Kartch: I’d say consolidation has made us be more focused on understanding our markets and segments. I think we’ve done more to examine what our stage is and be more proactive in what types of programs and products that these segments will lend themselves to.

Q: What kinds of challenges do smarter customers bring to your company and what kinds of opportunities does that offer?

Kartch: One is just having information available. Are we looking at the problem or solution the same way the customer is? Do we understand what’s motivating them and what their drivers are? The other thing that it’s brought to our attention is our customers are looking for better ways to integrate and have the infrastructure and support to help them focus on what they want to do. They really want a better way to transact business with us.

Kozek: Your guys have done a wonderful job of getting in front of customers and showing them what’s new and what your product can do to improve the bottom line of our customers. What can be crazy is if I go in there and say, ‘Instead of putting this air dryer in, put this air dryer in.’ I think if there is a message for me, it’s, ‘Hey, I want to put the best stuff on the trucks. Just make sure you give me a little bit of time for me to go to engineering and make sure we’re doing it right.’ That’s the key. As I said earlier, downtime is the enemy of our customers. If they can go years with just scheduled maintenance, the lowest cost of ownership is going to show trucks are the way to go and some of the other types of industries—rail, for example—those won’t continue to grow.

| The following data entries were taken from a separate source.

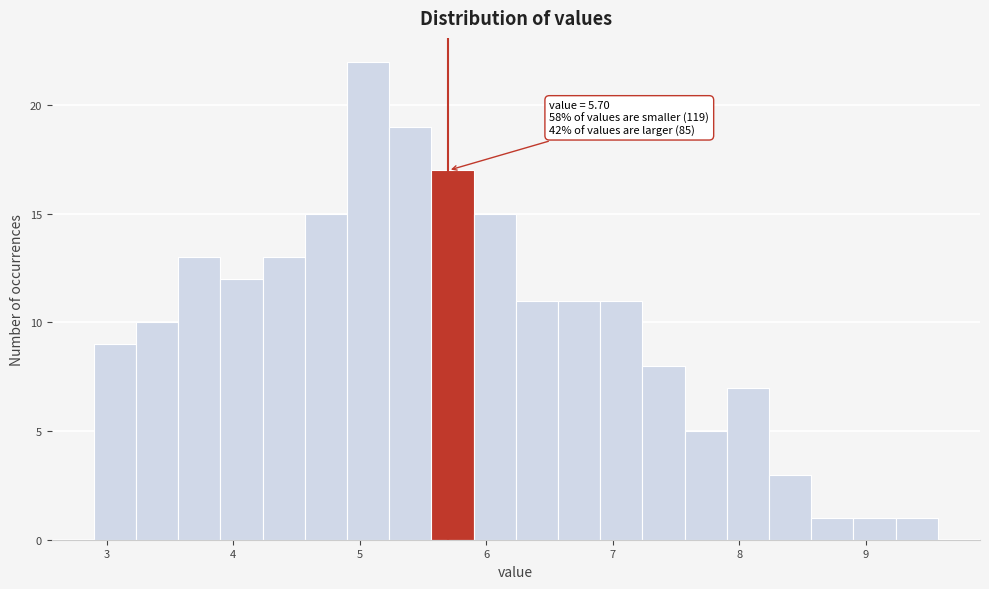

Read against the x-axis, roughly where is the centre of the tallest bar?

5.1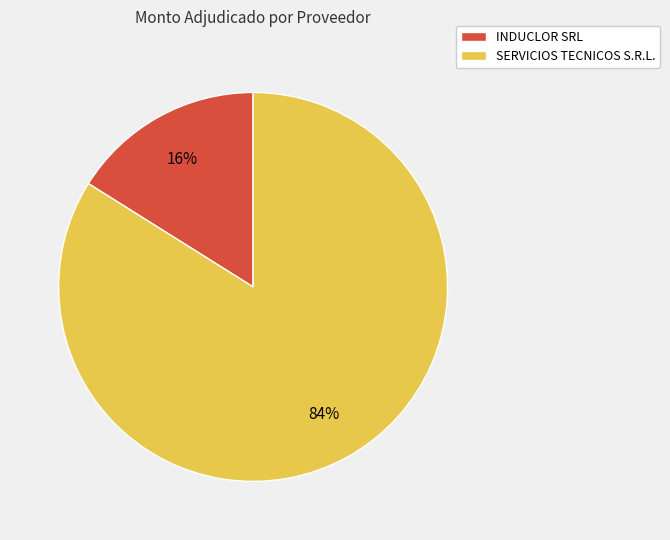

Which category accounts for the majority?

SERVICIOS TECNICOS S.R.L.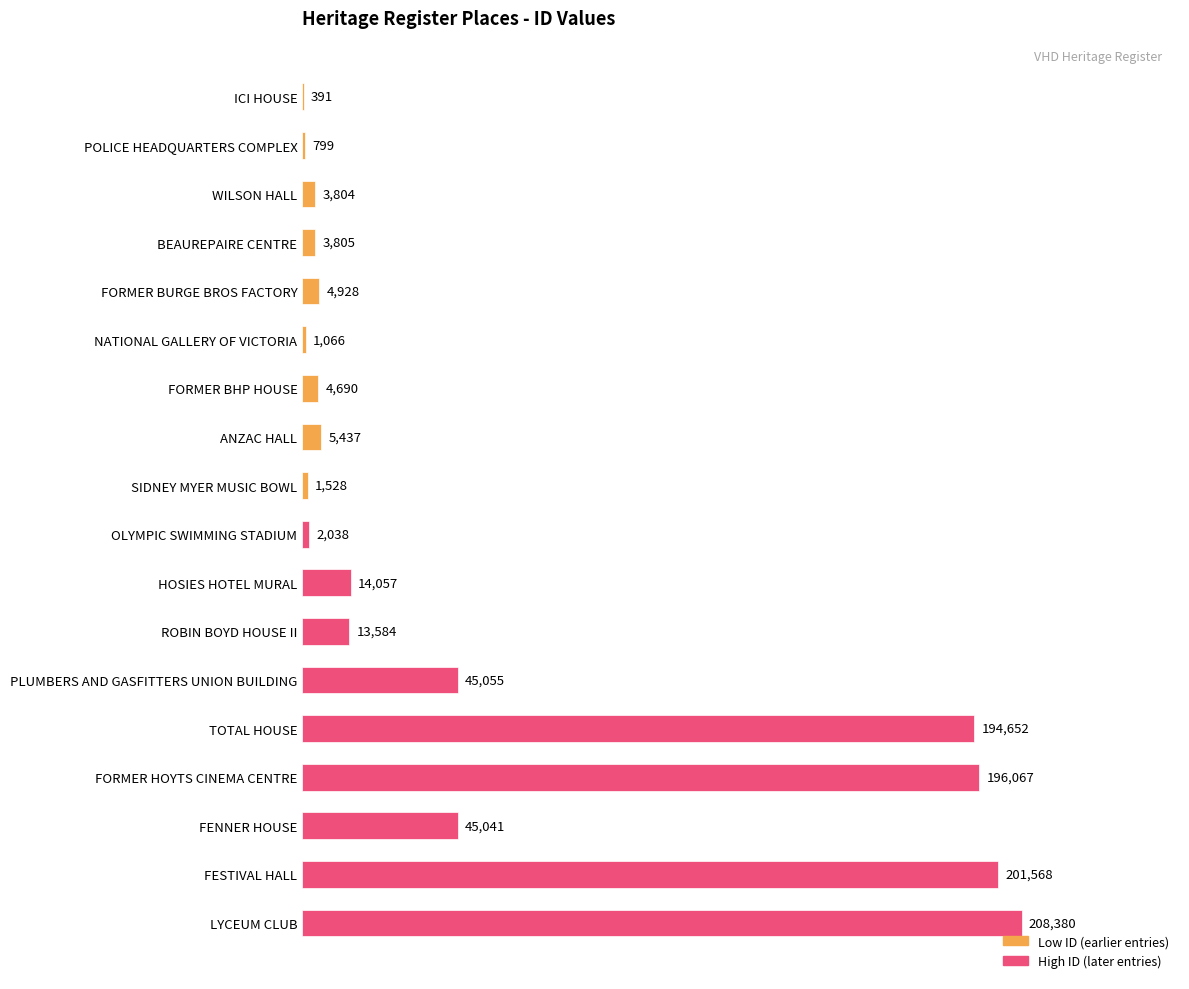

What is the greatest value displayed?

208380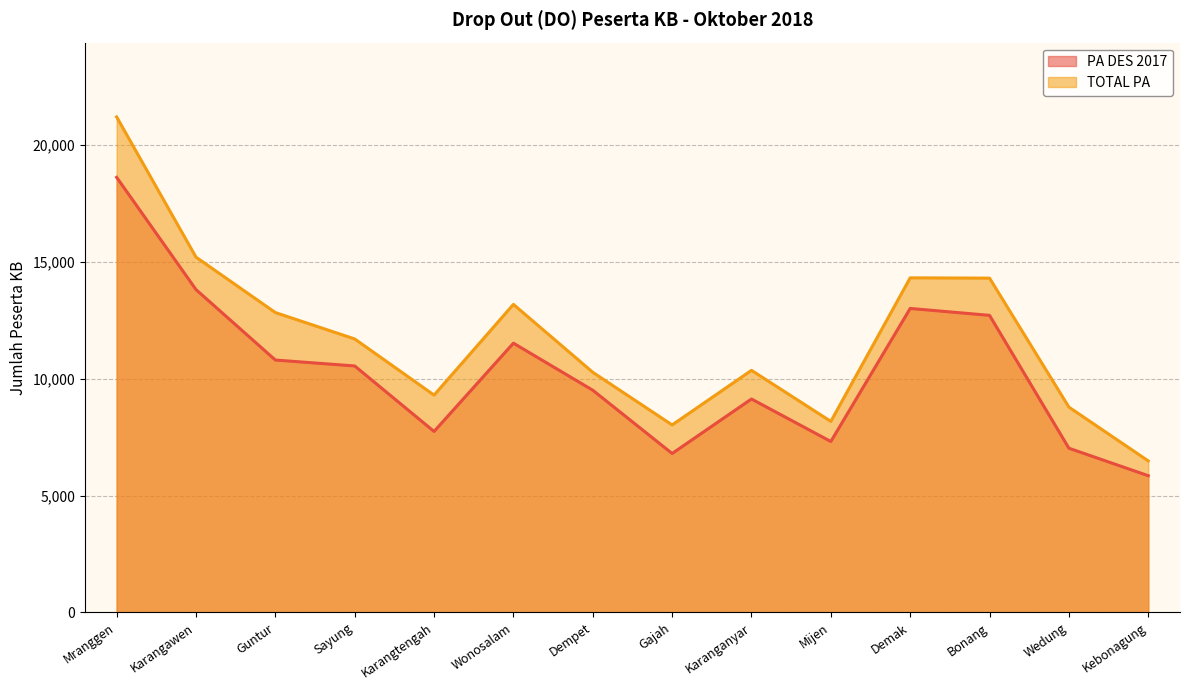

Between Karangawen and Karangtengah, which series saw the biggest shift?

PA DES 2017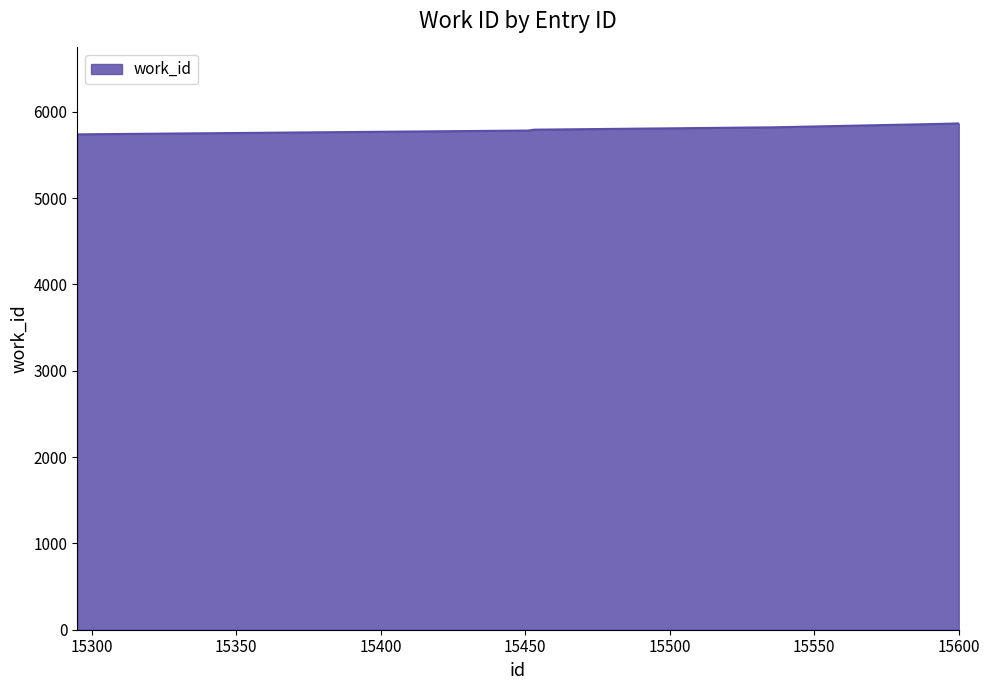

How many lines are shown in the chart?

1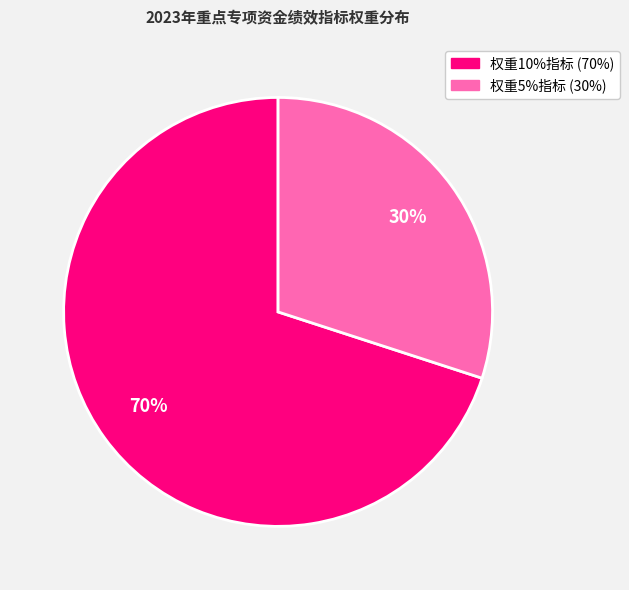

To the nearest percent, what is the average slice percentage?

50%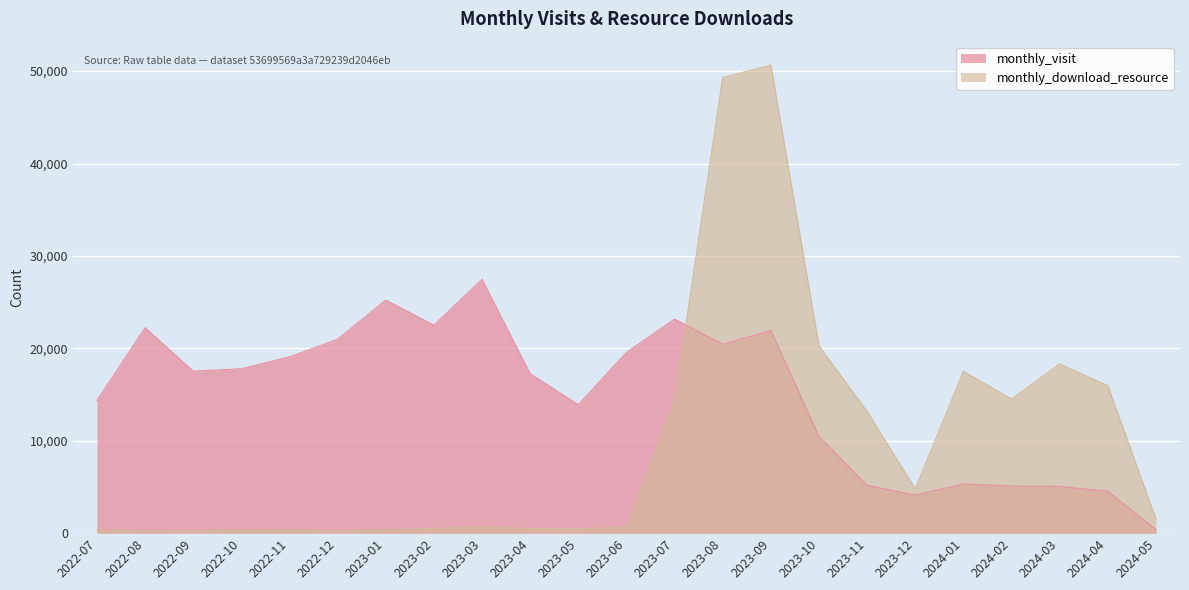

True or false: monthly_download_resource and monthly_visit cross at least once.

True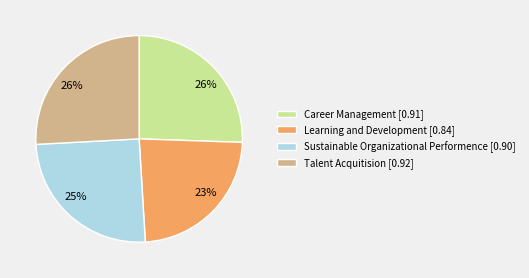

Which has a higher value, Learning and Development or Talent Acquitision?

Talent Acquitision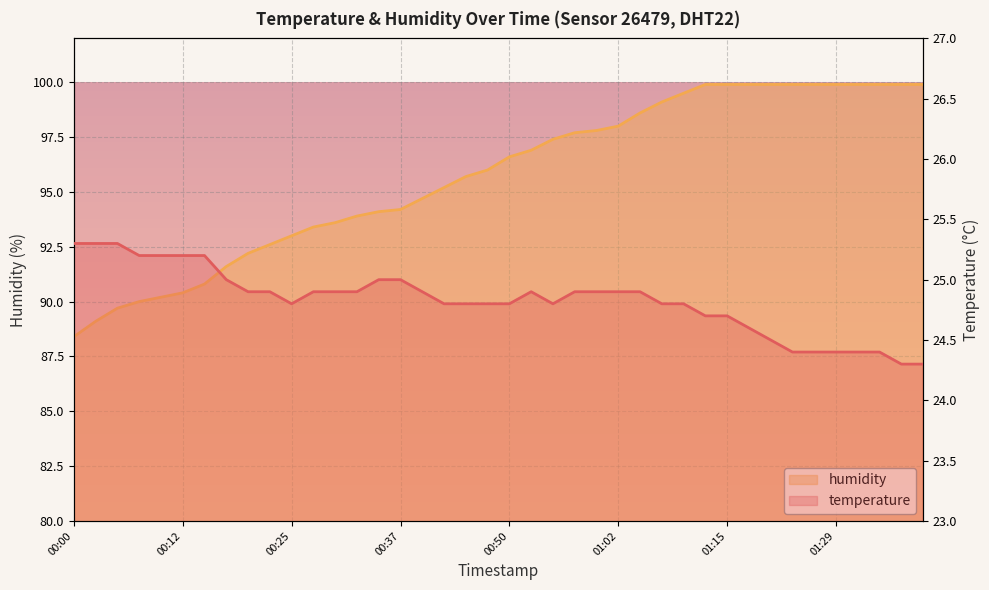

Is the value of temperature at 25 greater than the value of humidity at 30?

No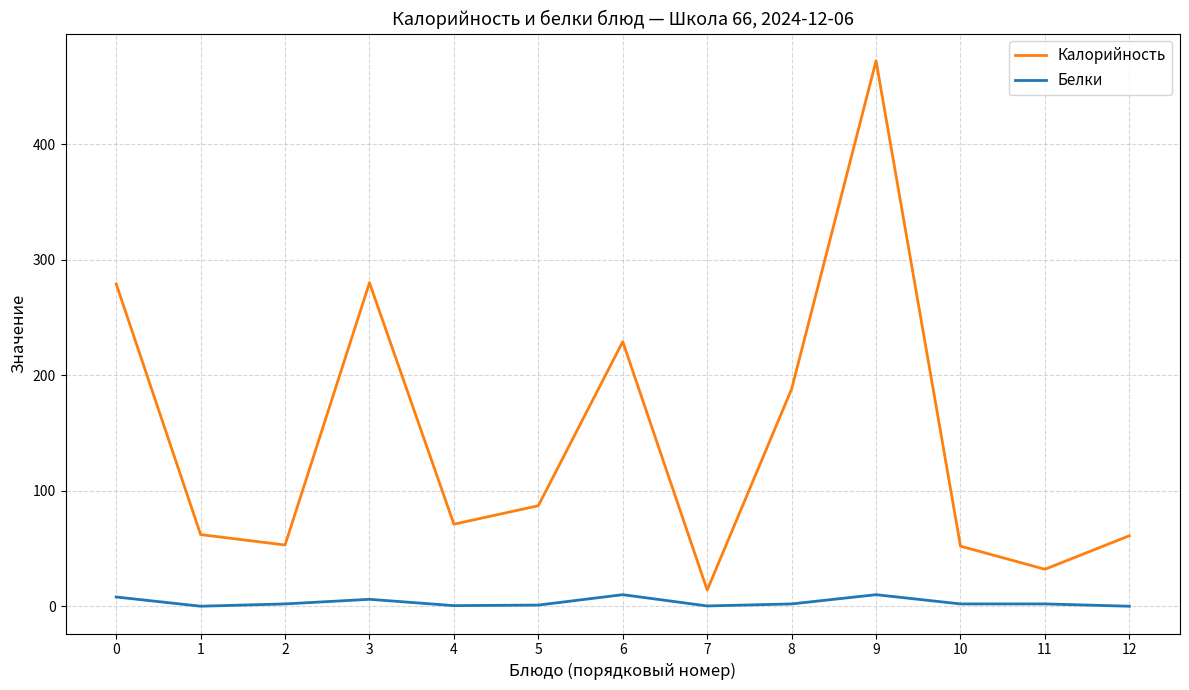

List the series in order of their overall mean, highest first.

Калорийность, Белки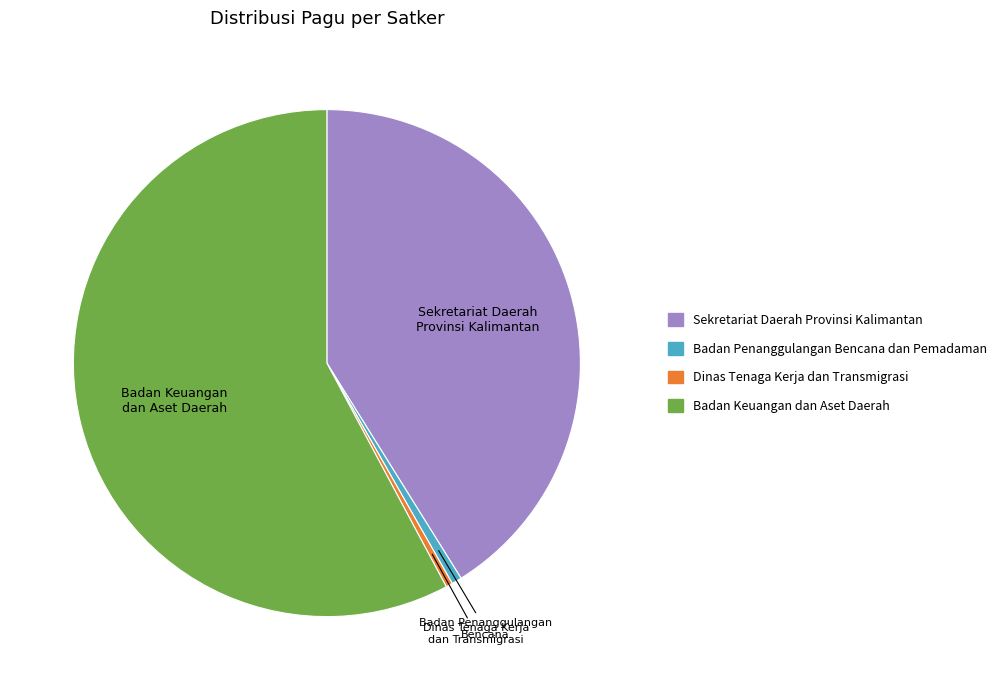

Is there any slice that represents more than half of the pie?

Yes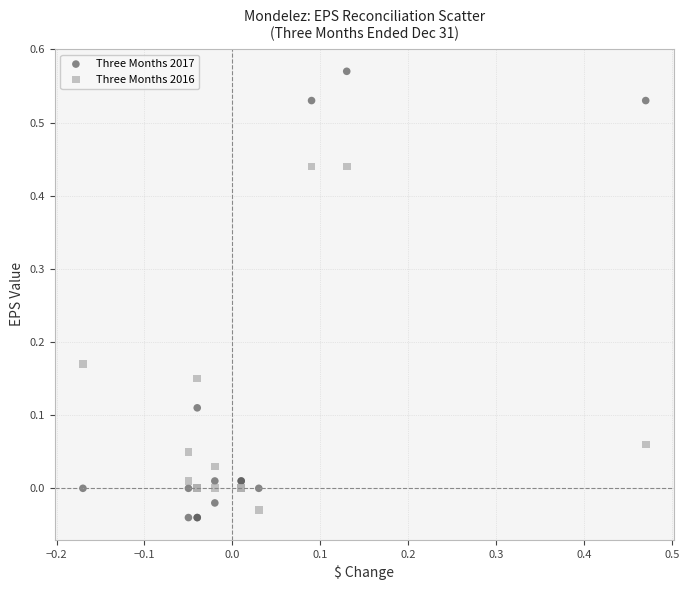

Which series has the widest spread of Y values?

Three Months 2017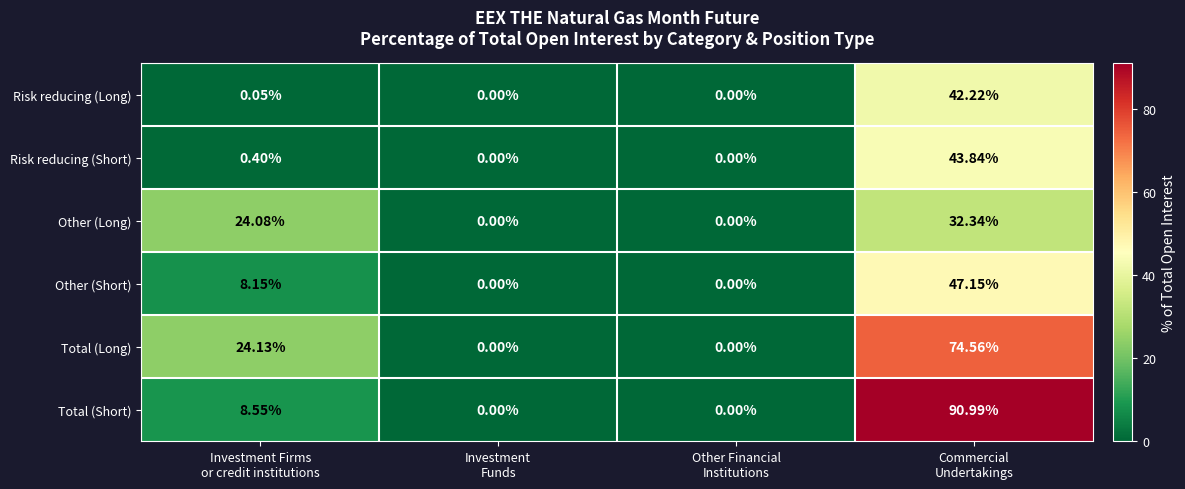

Which series changed the most between Investment Firms
or credit institutions and Other Financial
Institutions?

Total (Long)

Riordan: Way too much attention is put on invoice cost and not on total cost of ownership. We’re beginning to see that change. It’s very difficult to compete with big fleets unless you have that scale. So it’s a combination of factors going on. We have to educate those customers more. It’s a bit challenging but we’re getting there.

Q: Let’s talk about the increased complexity of today’s trucks and your ability to serve the market and distribute products?

Kozek: Trucks today are so much more complex. There are hundreds of sensors. I think at last count, there were 400 sensors that can trigger a check engine light. What distributors need to be able to do is figure out, ‘What does that mean? How do I fix it? I don’t have the right part. Can I get the truck to the next place where the right part is and we can order it?’ We have a system that has that intent—to make sure there is a diagnosis with that particular code. Everybody in the industry is going to have that. To succeed, the distributors are going to need to know how to handle that specific situation. That will be something that grows. By 2017, that number is going to double in terms of what causes the check engine light. You have to train at the driver level, technician level, and really at the salesman and supplier levels as well.